*INFORMATION*.
Start of Block

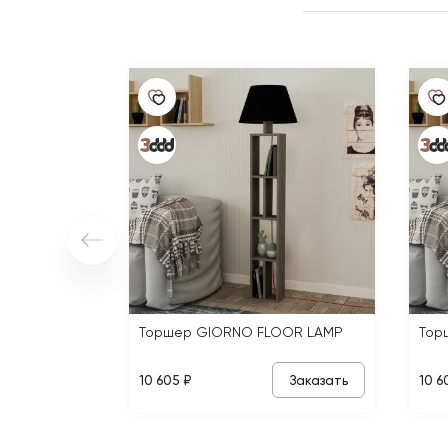
Торшер GIORNO FLOOR LAMP
Тор
Заказать
10 605 ₽
10 6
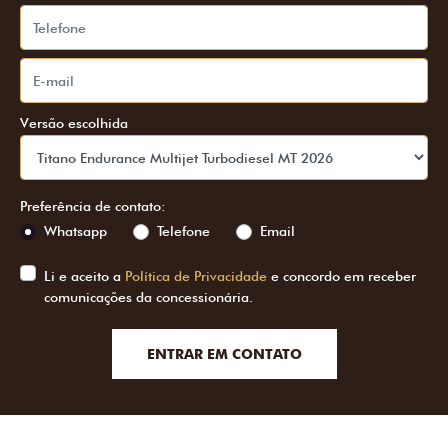
Versão escolhida
Preferência de contato:
Whatsapp
Telefone
Email
Li e aceito a
Política de Privacidade
e concordo em receber
comunicações da concessionária.
ENTRAR EM CONTATO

End of Block

*ACTION ITEM*.
Rewrite the lines of text read from all the records above as a single numbered list, omitting any blank lines. Leave the pictures out of the answer.

*EXPECTED ANSWER*.
1. Торшер GIORNO FLOOR LAMP
2. Тор
3. Заказать
4. 10 605 ₽
5. 10 6
6. Versão escolhida
7. Preferência de contato:
8. Whatsapp
9. Telefone
10. Email
11. Li e aceito a
12. Política de Privacidade
13. e concordo em receber
14. comunicações da concessionária.
15. ENTRAR EM CONTATO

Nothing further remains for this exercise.